ABOUT THIS EXERCISE:
An exact transcript is needed of the material below, beginning at the line that contains "- 都实现了一套跨语言通讯方案，来完成 Native(Java/Objective-c/…)端" and continuing through its last line; nothing else should appear.

ENTRIES SHOWN:
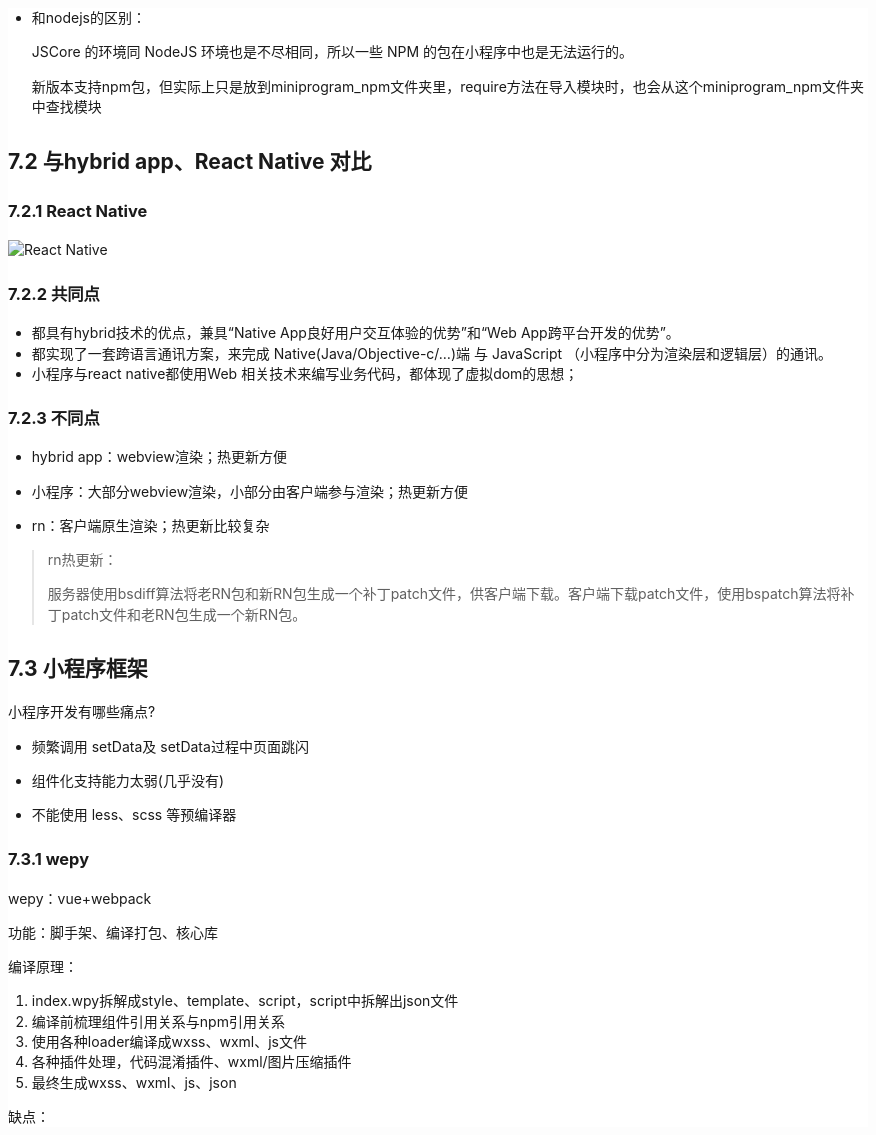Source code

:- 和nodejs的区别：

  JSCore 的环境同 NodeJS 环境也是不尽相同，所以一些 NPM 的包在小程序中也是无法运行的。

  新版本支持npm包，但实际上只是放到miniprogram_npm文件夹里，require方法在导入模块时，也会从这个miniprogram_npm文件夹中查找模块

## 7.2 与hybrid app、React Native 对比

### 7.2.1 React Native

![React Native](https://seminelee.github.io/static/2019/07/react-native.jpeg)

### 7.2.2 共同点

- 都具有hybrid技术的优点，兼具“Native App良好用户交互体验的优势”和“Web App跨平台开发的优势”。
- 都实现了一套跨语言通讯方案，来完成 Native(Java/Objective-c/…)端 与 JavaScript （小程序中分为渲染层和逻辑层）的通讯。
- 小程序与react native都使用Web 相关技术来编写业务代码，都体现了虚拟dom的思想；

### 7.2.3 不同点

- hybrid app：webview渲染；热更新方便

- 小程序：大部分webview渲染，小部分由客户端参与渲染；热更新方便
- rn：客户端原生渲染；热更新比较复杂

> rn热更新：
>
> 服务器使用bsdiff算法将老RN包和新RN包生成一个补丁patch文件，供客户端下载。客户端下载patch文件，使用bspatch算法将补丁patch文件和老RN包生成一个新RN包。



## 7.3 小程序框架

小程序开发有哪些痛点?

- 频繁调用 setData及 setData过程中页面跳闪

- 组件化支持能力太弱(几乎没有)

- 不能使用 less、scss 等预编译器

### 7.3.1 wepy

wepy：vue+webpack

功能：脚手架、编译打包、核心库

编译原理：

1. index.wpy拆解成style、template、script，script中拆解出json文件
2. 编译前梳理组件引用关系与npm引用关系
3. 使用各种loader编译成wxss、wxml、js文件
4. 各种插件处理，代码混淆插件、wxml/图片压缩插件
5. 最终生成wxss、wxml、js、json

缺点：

WRITTEN ANSWER:
- 都实现了一套跨语言通讯方案，来完成 Native(Java/Objective-c/…)端 与 JavaScript （小程序中分为渲染层和逻辑层）的通讯。
- 小程序与react native都使用Web 相关技术来编写业务代码，都体现了虚拟dom的思想；

### 7.2.3 不同点

- hybrid app：webview渲染；热更新方便

- 小程序：大部分webview渲染，小部分由客户端参与渲染；热更新方便
- rn：客户端原生渲染；热更新比较复杂

> rn热更新：
>
> 服务器使用bsdiff算法将老RN包和新RN包生成一个补丁patch文件，供客户端下载。客户端下载patch文件，使用bspatch算法将补丁patch文件和老RN包生成一个新RN包。



## 7.3 小程序框架

小程序开发有哪些痛点?

- 频繁调用 setData及 setData过程中页面跳闪

- 组件化支持能力太弱(几乎没有)

- 不能使用 less、scss 等预编译器

### 7.3.1 wepy

wepy：vue+webpack

功能：脚手架、编译打包、核心库

编译原理：

1. index.wpy拆解成style、template、script，script中拆解出json文件
2. 编译前梳理组件引用关系与npm引用关系
3. 使用各种loader编译成wxss、wxml、js文件
4. 各种插件处理，代码混淆插件、wxml/图片压缩插件
5. 最终生成wxss、wxml、js、json

缺点：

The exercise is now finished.